==== EXTRAIT CHOISI

Pour ce qui est des valeurs, tous les fonctionnaires rencontrés mettent en avant leur déontologie et les procédures de l’institution, présentées pour l’essentiel ici. Ces valeurs sont loin d’être des punch-lines bidons pour vendre du produit vaisselle ; toute personne suivant avec quelques intérêts la Cour connait bien son indépendance et sa liberté dans ses propositions qui, malgré des formulations qu’on peut parfois trouver trop retenues, sont régulièrement à contre-courant de la bien-pensance des temps modernes.
Mais justement, la force de ses propositions vient des deux autres valeurs qui sont la collégialité, qui nécessairement bride (au moins en partie) les velléités d’un rapporteur de porter un message partisan, et enfin la contradiction, qui oblige la Cour à parfois prendre en compte, et au moins toujours communiquer avec ses rapports les réponses des contrôlés.
Un magistrat insistait fortement sur la nécessité absolue pour chaque fonctionnaire de la Cour d’être absolument factuel et rigoureux dans ses observations, sous peine de les voir retoquées par ses pairs.
Alors certes, en tant que production humaine, il est impossible qu’un rapport soit absolument neutre, mais les procédures de la Cour font en sorte de s’y approcher un maximum.

========

CONSIGNE 1:
Recopiez s'il vous plaît le passage de l'extrait sur les valeurs de la Cour qui va de « Mais justement, la » jusqu'à « réponses des contrôlés. ».
CONSIGNE 2:
Résumez en deux phrases l'extrait sur les valeurs de la Cour.
Les lignes qui suivent proviennent d'une autre source.

==== DONNÉES FOURNIES

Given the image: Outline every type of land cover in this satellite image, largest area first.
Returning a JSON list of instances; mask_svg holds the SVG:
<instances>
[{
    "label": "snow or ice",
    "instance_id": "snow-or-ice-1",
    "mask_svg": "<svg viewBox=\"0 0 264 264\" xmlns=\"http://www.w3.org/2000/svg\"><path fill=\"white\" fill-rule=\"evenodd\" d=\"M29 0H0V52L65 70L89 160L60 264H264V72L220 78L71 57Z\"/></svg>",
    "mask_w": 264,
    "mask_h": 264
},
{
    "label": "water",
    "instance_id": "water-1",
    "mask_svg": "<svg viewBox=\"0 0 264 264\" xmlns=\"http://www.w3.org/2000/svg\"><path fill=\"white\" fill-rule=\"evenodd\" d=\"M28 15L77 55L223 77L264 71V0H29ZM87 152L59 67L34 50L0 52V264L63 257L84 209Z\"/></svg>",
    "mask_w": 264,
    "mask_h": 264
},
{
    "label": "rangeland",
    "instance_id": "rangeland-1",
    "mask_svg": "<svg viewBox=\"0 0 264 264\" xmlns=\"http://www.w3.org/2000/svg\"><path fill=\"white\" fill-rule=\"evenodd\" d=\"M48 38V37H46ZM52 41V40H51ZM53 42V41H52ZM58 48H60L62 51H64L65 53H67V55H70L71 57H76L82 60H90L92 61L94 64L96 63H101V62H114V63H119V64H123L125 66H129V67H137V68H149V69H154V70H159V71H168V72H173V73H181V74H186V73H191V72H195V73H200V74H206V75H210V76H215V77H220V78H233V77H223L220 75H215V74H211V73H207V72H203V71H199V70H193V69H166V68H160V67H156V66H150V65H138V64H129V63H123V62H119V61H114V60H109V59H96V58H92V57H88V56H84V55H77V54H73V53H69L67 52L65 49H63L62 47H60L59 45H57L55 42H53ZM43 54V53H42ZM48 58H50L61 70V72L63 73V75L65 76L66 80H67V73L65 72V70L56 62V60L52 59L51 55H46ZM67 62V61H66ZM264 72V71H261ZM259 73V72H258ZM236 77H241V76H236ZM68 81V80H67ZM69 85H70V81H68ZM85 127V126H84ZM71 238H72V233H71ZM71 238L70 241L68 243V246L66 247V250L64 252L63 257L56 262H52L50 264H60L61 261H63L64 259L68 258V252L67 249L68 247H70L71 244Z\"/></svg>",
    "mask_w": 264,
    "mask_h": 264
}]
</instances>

========

RÉPONSE ATTENDUE 1:
Mais justement, la force de ses propositions vient des deux autres valeurs qui sont la collégialité, qui nécessairement bride (au moins en partie) les velléités d’un rapporteur de porter un message partisan, et enfin la contradiction, qui oblige la Cour à parfois prendre en compte, et au moins toujours communiquer avec ses rapports les réponses des contrôlés.

RÉPONSE ATTENDUE 2:
Les fonctionnaires de la Cour mettent en avant ses valeurs, à savoir l'indépendance, la collégialité et la contradiction, qui font la force de propositions régulièrement à contre-courant. Chaque fonctionnaire doit rester factuel et rigoureux sous peine de voir ses observations retoquées par ses pairs, et si aucun rapport ne peut être absolument neutre, les procédures de la Cour cherchent à s'en approcher au maximum.